For very high throughput, use acks=1 (only leader) and accept slightly higher loss risk in exchange for 2-3x speed.

Consumer: the scraper worker

A consumer that fetches URLs and produces results:

# scraper_worker.py
from confluent_kafka import Consumer, Producer, KafkaError
import json
import requests
import time
import logging
from collections import defaultdict

logging.basicConfig(level=logging.INFO)
logger = logging.getLogger(__name__)

consumer = Consumer({
    "bootstrap.servers": "kafka:9092",
    "group.id": "scrapers",
    "auto.offset.reset": "earliest",
    "enable.auto.commit": False,
    "max.poll.interval.ms": 600000,  # 10 min
    "session.timeout.ms": 30000,
})
consumer.subscribe(["urls"])

producer = Producer({
    "bootstrap.servers": "kafka:9092",
    "compression.type": "lz4",
    "acks": "all",
})

# Per-host last-fetch timestamps for throttling
last_fetch = defaultdict(float)
HOST_DELAY = 1.5  # seconds between same-host requests

def scrape(url: str) -> dict:
    from urllib.parse import urlparse
    host = urlparse(url).hostname

    # Per-host throttle
    elapsed = time.time() - last_fetch[host]
    if elapsed < HOST_DELAY:
        time.sleep(HOST_DELAY - elapsed)
    last_fetch[host] = time.time()

    resp = requests.get(url, timeout=30, headers={
        "User-Agent": "Mozilla/5.0 (Windows NT 10.0; Win64; x64) AppleWebKit/537.36 ...",
    })
    return {
        "url": url,
        "status": resp.status_code,
        "html": resp.text if resp.status_code == 200 else None,
        "fetched_at": int(time.time()),
    }

def send_to_dlq(message_value: bytes, error: str):
    producer.produce(
        topic="dlq",
        key=message_value,
        value=json.dumps({
            "original": json.loads(message_value),
            "error": error,
            "failed_at": int(time.time()),
        }).encode(),
    )

while True:
    msg = consumer.poll(timeout=1.0)
    if msg is None:
        continue
    if msg.error():
        if msg.error().code() == KafkaError._PARTITION_EOF:
            continue
        logger.error(f"Consumer error: {msg.error()}")
        continue

    payload = json.loads(msg.value())
    url = payload["url"]

    try:
        result = scrape(url)
        if result["status"] == 200:
            producer.produce(
                topic="pages",
                key=url.encode(),
                value=json.dumps(result).encode(),
            )
        elif result["status"] >= 500:
            send_to_dlq(msg.value(), f"HTTP {result['status']}")
        # else: 4xx errors are skipped (404, 403, etc.)

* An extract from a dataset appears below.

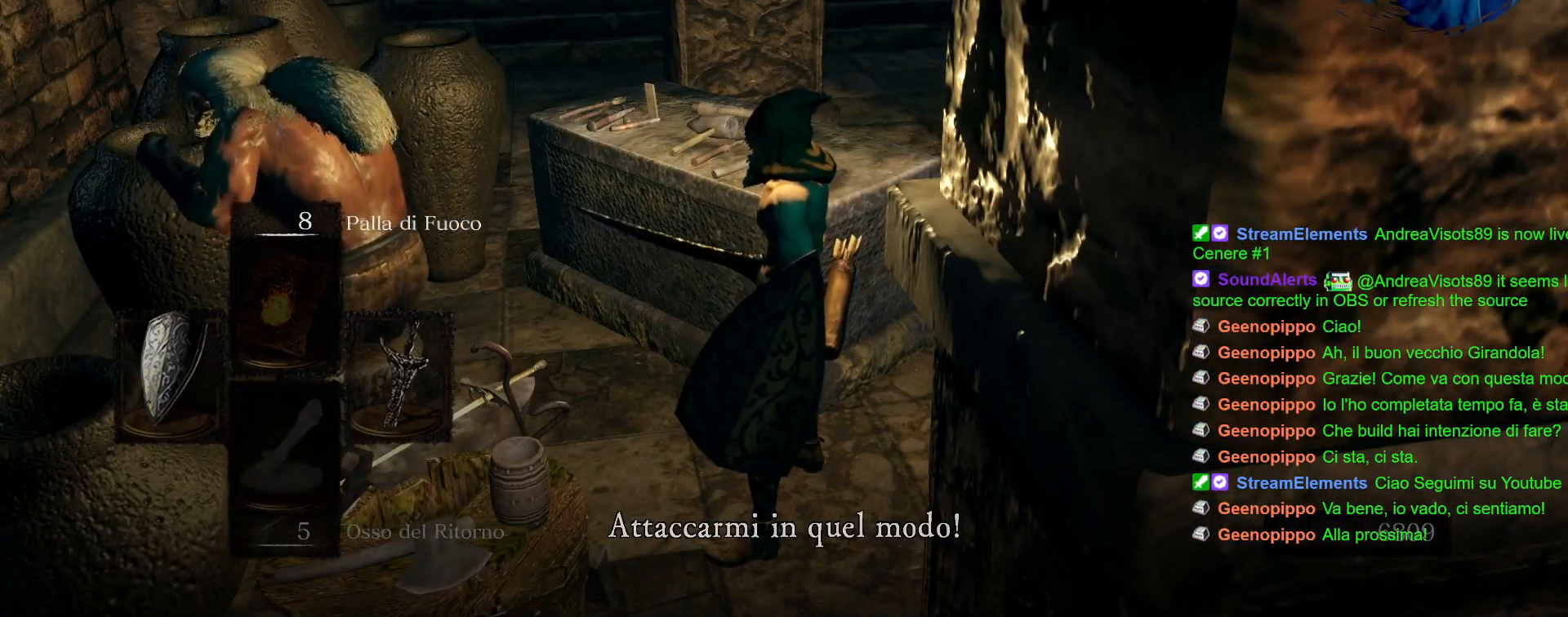
{"dt_ms": 500, "buttons": [], "left_stick": "center", "right_stick": "center", "events": [[83, "right_stick", "center"]]}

        consumer.commit(msg)  # commit offset only on success or known-skip
    except Exception as e:
        logger.error(f"Failed to scrape {url}: {e}")
        send_to_dlq(msg.value(), str(e))
        consumer.commit(msg)  # still commit, DLQ has the message

Key choices:

  • enable.auto.commit=False: manual commit so we only advance after processing
  • Per-host throttle via last_fetch dict
  • DLQ for transient errors (5xx, exceptions)
  • Skip 4xx errors (404, 403 are usually permanent for that URL)

Per-host rate limiting at scale

The simple per-process throttle above breaks when you have multiple consumers per partition. By partitioning on host, each host’s URLs all land on one partition, which is consumed by one consumer at a time within a consumer group. So the per-process throttle effectively becomes a per-host throttle across the cluster.

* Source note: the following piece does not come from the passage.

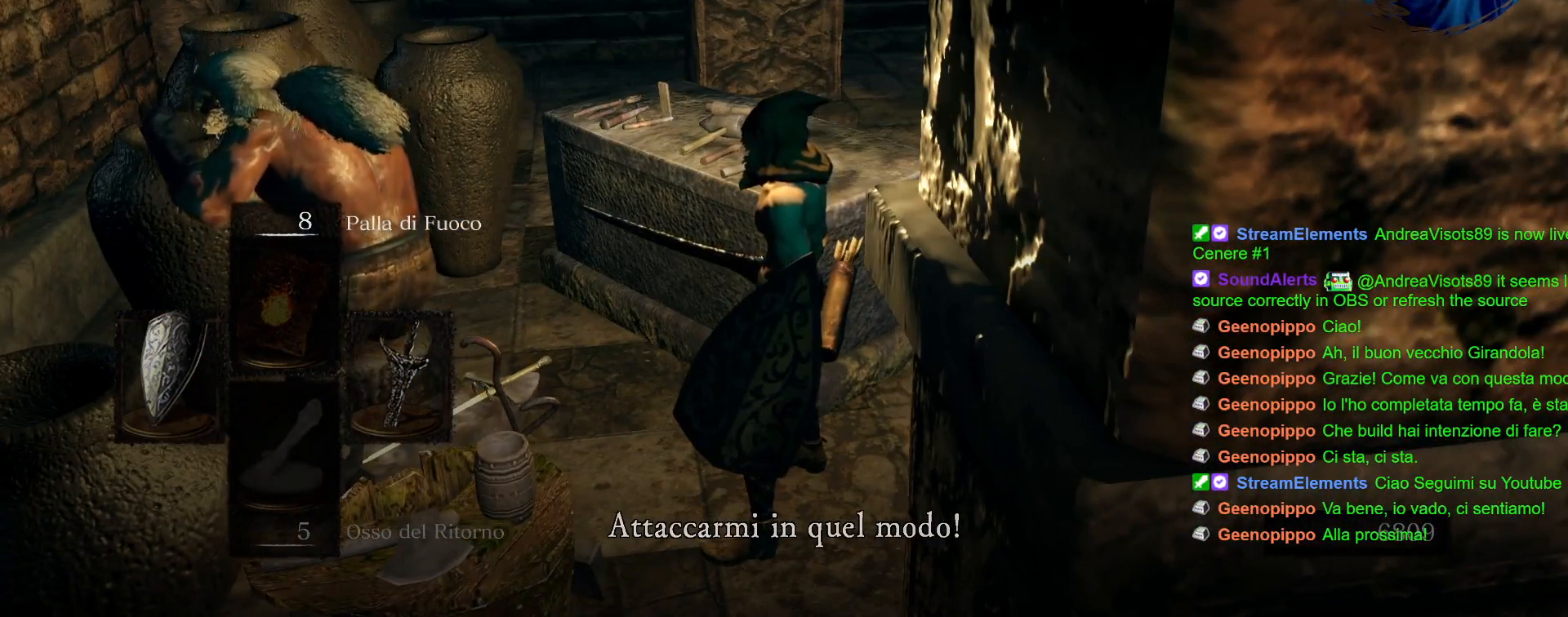
{"dt_ms": 500, "buttons": [], "left_stick": "center", "right_stick": "right", "events": [[267, "right_stick", "right"]]}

For finer control (multiple consumers, different rate limits per customer), use a distributed rate limiter (Redis-backed):

import redis

r = redis.Redis(host="redis", port=6379)

def can_fetch_host(host: str, max_per_sec: float = 1.0) -> bool:
    """Token bucket via Redis."""
    key = f"rate:{host}"
    now = time.time()

    pipe = r.pipeline()
    pipe.zremrangebyscore(key, 0, now - 1)  # remove old entries
    pipe.zcard(key)
    pipe.zadd(key, {str(now): now})
    pipe.expire(key, 10)
    _, count, _, _ = pipe.execute()

    return count < max_per_sec

# In scraper:
while not can_fetch_host(host):
    time.sleep(0.1)

This gives global rate limiting independent of partition distribution.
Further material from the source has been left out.